→ **Auszug**
###
# [Suche] IllustratorCS Tutorial



## nutron (17. September 2004)

hallo,

ich suche ein tut welches explizit für beschreibt wie aus einem normalen foto eine schoene vektografik zuerstellen ist wie im ahang zusehen ist
nach langem suchen hab ich nur unzureichend gut erklärte tuts gefunden,
deshalb falls ihr aushelfen könnt wäre ich sehr dankbar 

MfG

nutron


----------



## Chrisu (17. September 2004)

Moinsen,

hättest du hier im Forum mal ein wenig gesucht, dann wärst du auch fündig geworden.
Trotzdem, hier ist ein Link:
http://www.vectorize.de/tutorial.html 

So long,
Chrisu ;-)


----------



## nutron (17. September 2004)

hättest du ordentlich gelesen würdest du wissen das ich ein tut für ILLUSTRATOR CS & nicht FREEHAND suche  ;-)...........trotzdem thx


----------



## Markus Kolletzky (17. September 2004)
###
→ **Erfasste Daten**
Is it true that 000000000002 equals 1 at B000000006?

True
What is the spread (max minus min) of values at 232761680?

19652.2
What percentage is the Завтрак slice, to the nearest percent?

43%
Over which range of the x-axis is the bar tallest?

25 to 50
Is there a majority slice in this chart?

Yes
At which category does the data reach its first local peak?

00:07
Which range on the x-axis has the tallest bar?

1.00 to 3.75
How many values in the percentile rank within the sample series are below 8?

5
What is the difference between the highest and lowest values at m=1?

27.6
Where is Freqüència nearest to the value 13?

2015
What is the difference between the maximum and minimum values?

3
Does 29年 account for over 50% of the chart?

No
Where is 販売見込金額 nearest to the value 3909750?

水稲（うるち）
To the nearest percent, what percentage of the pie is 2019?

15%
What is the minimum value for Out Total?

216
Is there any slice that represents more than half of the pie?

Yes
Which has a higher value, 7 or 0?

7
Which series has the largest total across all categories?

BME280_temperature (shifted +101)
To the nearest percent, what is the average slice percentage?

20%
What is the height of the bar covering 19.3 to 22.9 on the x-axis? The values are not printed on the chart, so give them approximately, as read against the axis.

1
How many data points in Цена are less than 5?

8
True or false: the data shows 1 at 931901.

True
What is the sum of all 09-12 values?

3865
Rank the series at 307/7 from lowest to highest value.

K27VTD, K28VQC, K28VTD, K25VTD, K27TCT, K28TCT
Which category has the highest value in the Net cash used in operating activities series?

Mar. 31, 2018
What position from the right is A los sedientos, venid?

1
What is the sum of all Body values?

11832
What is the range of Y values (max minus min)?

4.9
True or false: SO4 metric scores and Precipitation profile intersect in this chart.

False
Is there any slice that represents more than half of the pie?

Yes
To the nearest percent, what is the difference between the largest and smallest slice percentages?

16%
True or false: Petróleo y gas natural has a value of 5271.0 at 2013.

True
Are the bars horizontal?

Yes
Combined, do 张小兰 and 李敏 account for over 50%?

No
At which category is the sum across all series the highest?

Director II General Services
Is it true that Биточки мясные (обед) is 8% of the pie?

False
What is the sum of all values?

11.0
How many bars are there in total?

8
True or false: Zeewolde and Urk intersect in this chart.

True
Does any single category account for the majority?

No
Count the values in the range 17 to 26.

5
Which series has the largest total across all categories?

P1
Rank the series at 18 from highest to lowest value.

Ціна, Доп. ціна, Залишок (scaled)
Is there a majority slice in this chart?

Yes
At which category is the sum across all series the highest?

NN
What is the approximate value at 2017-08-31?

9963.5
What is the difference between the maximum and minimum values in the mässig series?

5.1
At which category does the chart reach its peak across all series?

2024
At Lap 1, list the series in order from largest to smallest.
###
Schreibe den Abschnitt des Forenthreads von "hättest du ordentlich" bis "Kolletzky (17. September 2004)" noch einmal ab und ersetze darin "FREEHAND" durch "INKSCAPE".

hättest du ordentlich gelesen würdest du wissen das ich ein tut für ILLUSTRATOR CS & nicht INKSCAPE suche  ;-)...........trotzdem thx


----------



## Markus Kolletzky (17. September 2004)